| Data for analysis |

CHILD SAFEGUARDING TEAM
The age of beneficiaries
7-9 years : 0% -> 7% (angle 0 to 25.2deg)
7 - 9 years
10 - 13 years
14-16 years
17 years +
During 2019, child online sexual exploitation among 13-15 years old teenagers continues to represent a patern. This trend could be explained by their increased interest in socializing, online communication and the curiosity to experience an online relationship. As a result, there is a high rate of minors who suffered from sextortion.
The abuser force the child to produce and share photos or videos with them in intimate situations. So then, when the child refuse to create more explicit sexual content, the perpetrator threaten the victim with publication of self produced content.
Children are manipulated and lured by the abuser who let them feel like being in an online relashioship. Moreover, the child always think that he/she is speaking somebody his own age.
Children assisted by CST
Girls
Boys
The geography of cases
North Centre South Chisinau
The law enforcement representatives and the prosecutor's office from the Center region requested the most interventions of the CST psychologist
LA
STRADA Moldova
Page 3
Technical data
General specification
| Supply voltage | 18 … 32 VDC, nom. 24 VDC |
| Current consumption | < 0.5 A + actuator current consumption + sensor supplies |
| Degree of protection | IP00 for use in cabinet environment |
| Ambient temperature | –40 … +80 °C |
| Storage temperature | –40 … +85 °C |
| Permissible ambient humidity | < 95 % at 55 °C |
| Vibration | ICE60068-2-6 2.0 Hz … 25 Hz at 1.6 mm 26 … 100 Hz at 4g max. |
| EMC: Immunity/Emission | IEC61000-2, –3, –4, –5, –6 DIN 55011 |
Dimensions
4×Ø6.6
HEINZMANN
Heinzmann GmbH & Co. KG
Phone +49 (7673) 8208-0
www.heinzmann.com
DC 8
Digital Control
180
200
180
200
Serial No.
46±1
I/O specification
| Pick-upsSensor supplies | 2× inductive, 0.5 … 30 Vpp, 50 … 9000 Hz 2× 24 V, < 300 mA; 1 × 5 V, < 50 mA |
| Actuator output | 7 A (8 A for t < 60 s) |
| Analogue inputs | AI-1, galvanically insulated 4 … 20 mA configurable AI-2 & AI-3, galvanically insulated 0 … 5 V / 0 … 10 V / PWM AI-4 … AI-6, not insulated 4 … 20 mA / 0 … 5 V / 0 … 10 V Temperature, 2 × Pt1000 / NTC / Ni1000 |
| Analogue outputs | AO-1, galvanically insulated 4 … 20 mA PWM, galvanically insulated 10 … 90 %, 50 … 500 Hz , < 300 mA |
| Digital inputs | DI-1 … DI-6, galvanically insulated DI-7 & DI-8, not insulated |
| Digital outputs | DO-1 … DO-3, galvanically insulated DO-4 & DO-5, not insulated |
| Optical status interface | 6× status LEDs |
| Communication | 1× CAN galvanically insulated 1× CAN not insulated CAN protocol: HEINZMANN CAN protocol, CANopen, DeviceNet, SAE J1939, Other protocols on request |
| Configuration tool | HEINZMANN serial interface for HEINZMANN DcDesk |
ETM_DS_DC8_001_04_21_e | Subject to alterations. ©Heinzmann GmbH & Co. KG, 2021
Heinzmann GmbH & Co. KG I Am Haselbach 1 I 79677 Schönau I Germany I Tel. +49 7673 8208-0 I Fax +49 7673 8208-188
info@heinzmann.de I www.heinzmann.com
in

| Problem details |
Provide the number of lines in the entries that include "outputs", and no other text.

| Result for this task |
2